Authored by Phil Cohen
Owners of seasonal businesses can often find themselves short on working capital during certain times of the year. When this happens, you may feel that you need to put off purchases needed for your business. Instead of taking on the hassle of a traditional loan, a merchant cash advance can give you cash with flexible repayment options.
What is a Merchant Cash Advance?
A merchant cash advance, also known as MCA, advances a fixed dollar amount to a business in exchange for a portion of its future daily credit or debit card sales. With this method, the business is receiving an advance on its future forecasted sales. Unlike bank loans, an MCA is easier to obtain, has quicker payout and offers flexible repayment.
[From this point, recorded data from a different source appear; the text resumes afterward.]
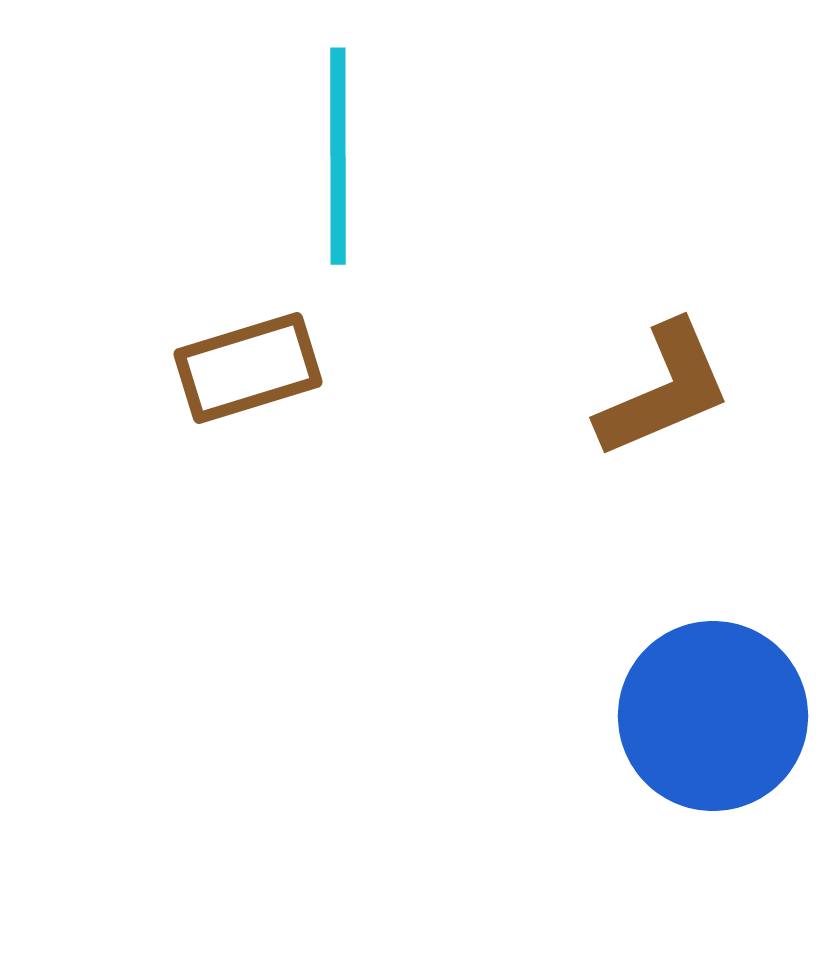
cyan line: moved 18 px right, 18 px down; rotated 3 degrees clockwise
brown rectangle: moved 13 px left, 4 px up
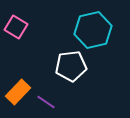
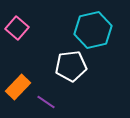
pink square: moved 1 px right, 1 px down; rotated 10 degrees clockwise
orange rectangle: moved 5 px up
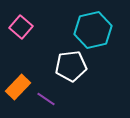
pink square: moved 4 px right, 1 px up
purple line: moved 3 px up
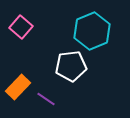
cyan hexagon: moved 1 px left, 1 px down; rotated 9 degrees counterclockwise
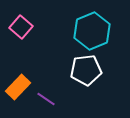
white pentagon: moved 15 px right, 4 px down
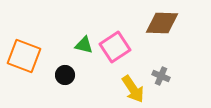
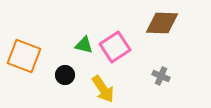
yellow arrow: moved 30 px left
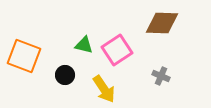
pink square: moved 2 px right, 3 px down
yellow arrow: moved 1 px right
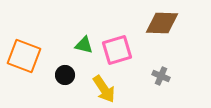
pink square: rotated 16 degrees clockwise
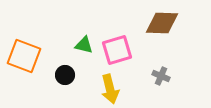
yellow arrow: moved 6 px right; rotated 20 degrees clockwise
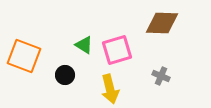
green triangle: rotated 18 degrees clockwise
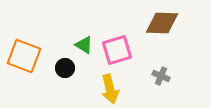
black circle: moved 7 px up
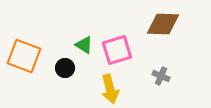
brown diamond: moved 1 px right, 1 px down
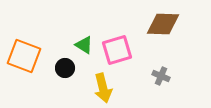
yellow arrow: moved 7 px left, 1 px up
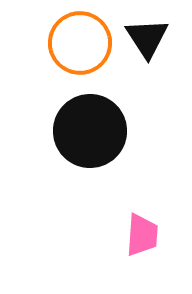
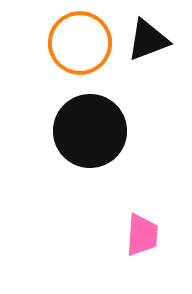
black triangle: moved 1 px right, 2 px down; rotated 42 degrees clockwise
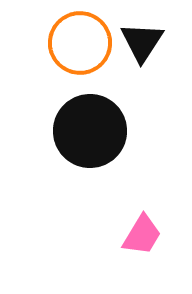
black triangle: moved 6 px left, 2 px down; rotated 36 degrees counterclockwise
pink trapezoid: rotated 27 degrees clockwise
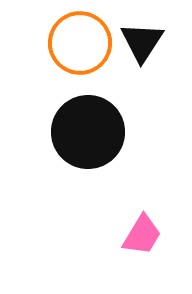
black circle: moved 2 px left, 1 px down
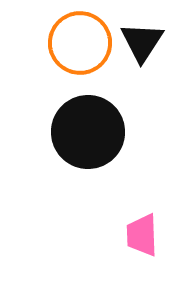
pink trapezoid: rotated 147 degrees clockwise
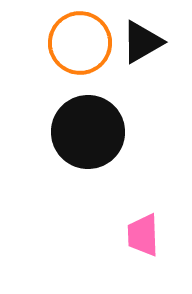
black triangle: rotated 27 degrees clockwise
pink trapezoid: moved 1 px right
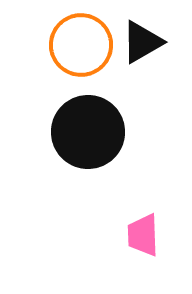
orange circle: moved 1 px right, 2 px down
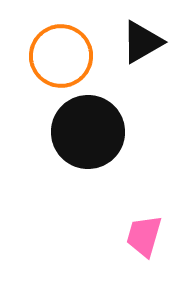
orange circle: moved 20 px left, 11 px down
pink trapezoid: moved 1 px right, 1 px down; rotated 18 degrees clockwise
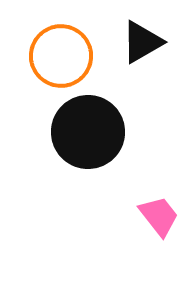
pink trapezoid: moved 15 px right, 20 px up; rotated 126 degrees clockwise
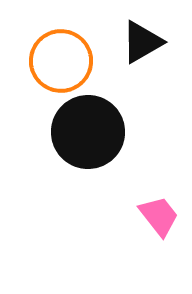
orange circle: moved 5 px down
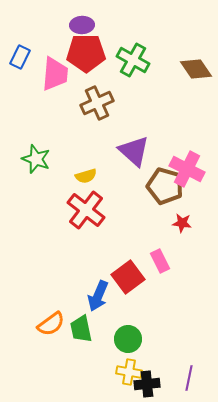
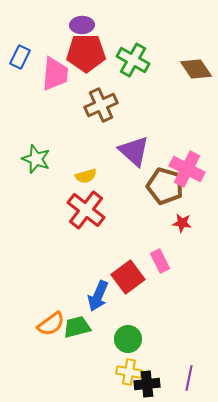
brown cross: moved 4 px right, 2 px down
green trapezoid: moved 4 px left, 2 px up; rotated 88 degrees clockwise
Just as sales can be fluid, so are your monthly payments. Instead of paying a set payback amount each month, you will pay a fixed percentage. That means if your sales are down, you will not be expected to pay back as much that month. There is also no collateral needed for an MCA. With the funds from an MCA, you can purchase new equipment, expand to a new location, pay off debt and hire new employees, among many other aspects.
Qualifications for a Merchant Cash Advance
There are some parameters that need to be met to qualify for an MCA. You must have been in business for at least six months prior to application. Your business needs to have at least $5,000 in overall sales each month. The business owner must have a credit score of at least 500 and you need to have a business checking account with a positive balance.